There was a time back then that blacksmith were forging metal to make tools, weapons, nails, etc. What the blacksmith was doing was not recorded anywhere and was true craft. What he learned, he passed this information  back to his students. With time, it became a science with predictable results.

Building software is a little bit how blacksmith were doing tools 300 years ago. We do have some methodology but none are guaranteed to give a successful software. I've seen lot of developers who just code away the features until the software works. I also know developers who are proud of what they do and try to improve the way they build software.

I find it really sad that people try to kill a methodology that produced one mistake or a failed project. Each methodology have their own benefits and disadvantage.

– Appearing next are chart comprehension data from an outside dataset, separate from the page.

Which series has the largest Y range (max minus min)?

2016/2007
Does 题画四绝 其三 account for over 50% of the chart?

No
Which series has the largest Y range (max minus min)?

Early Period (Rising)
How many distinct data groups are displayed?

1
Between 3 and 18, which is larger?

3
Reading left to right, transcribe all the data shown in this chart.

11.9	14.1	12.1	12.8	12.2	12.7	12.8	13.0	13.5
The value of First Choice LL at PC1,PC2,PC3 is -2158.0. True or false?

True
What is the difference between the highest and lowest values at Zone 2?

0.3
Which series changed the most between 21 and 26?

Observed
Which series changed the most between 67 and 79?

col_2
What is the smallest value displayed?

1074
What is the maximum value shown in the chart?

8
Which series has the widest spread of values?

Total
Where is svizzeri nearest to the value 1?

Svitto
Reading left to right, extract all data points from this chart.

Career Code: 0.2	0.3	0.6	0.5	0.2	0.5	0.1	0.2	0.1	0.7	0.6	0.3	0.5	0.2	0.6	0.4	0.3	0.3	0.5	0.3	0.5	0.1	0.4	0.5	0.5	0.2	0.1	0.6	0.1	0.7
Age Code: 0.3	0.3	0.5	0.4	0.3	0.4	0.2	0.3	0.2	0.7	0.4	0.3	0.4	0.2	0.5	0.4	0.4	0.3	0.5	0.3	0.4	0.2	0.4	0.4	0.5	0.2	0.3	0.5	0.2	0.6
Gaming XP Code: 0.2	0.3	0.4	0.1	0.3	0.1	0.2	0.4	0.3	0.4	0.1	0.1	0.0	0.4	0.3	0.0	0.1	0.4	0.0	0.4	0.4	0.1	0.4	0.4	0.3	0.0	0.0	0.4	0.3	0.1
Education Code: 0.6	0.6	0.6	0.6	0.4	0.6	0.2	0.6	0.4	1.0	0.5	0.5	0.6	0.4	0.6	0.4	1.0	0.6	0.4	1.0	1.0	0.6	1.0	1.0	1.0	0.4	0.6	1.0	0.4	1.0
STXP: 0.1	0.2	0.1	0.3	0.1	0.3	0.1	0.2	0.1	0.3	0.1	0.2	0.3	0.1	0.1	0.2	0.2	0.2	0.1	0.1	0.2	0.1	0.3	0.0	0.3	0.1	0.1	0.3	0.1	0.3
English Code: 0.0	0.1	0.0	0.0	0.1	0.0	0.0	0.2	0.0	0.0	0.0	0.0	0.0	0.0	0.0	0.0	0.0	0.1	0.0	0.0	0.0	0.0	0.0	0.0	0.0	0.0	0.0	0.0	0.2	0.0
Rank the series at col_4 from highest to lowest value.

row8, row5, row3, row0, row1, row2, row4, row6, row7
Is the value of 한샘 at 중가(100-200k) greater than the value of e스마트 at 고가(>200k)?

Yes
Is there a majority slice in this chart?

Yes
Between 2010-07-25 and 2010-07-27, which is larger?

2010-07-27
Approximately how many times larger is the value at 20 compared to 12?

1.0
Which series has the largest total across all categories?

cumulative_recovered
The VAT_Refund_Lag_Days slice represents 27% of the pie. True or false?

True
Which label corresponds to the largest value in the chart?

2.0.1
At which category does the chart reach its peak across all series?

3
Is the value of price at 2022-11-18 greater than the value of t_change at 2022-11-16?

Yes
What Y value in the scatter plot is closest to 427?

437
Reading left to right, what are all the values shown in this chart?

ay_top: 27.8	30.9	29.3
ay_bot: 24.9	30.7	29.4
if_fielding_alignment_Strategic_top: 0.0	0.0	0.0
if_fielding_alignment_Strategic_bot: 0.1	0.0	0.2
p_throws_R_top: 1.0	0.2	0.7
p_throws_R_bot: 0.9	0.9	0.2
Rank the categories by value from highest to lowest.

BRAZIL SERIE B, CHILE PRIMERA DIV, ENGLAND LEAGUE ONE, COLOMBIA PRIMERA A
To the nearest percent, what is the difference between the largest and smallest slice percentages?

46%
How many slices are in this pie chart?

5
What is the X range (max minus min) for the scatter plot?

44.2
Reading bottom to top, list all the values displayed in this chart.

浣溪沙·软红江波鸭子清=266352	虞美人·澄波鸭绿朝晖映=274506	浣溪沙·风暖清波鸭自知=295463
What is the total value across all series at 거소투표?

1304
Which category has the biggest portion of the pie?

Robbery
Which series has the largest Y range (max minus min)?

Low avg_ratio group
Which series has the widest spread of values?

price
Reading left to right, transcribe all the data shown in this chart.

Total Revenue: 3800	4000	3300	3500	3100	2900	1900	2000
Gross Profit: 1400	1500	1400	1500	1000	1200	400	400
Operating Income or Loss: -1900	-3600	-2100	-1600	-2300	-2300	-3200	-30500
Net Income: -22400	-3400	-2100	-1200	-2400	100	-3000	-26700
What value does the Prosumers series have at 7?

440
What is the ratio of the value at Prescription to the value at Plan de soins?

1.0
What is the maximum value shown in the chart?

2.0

Waterfall development have their place (believe it or not) when the requirements are fixed an will probably never changed as it is often the case in code that will go inside hardware or into outer space (see this article about the NASA software development for the shuttle). Agile is mostly good inside business with requirements that change along the way (80% of all development?). But the methodology is not the only thing to blame. There is unskilled developers, inexperienced team leader, unrealistic promises/deadlines, salesmen that promised more than the team could deliver, etc. All those elements can bring down a project whatever the methodology you are using.

On the Usage of tools

Tools can get you so far as where you want to go. Tools can't help you decide on where you are going. That's why I believe in ALT.NET. I don't care where the tools come from. If it's not ready and reliable, I'm not using it. Entity Framework looks good but guess what? I'm not using it for production. Too early. LINQ? Solid enough. For data mapping, we use LINQ to SQL for simple scenarios but I've used LLBLGen Pro, CodeSmith NetTier, SubSonic (not NHibernate yet but I promise I'll give it a try). Notice something in this list? No tools from Microsoft beside LINQ to SQL. DataSet and DataAdapters were nice but were not flexible/extensible easily and hardly fitted inside your model.

Whatever is done, bad technology choice can also lead to a project failure. We are far away from a methodology choice.

Conclusion

I totally agree with Chad on this. Much is left to do. But before we can make our craft a science... we must keep on trying new methodology, gather success AND failure. We must learn from every choice we make.

Without this, we're only going backward.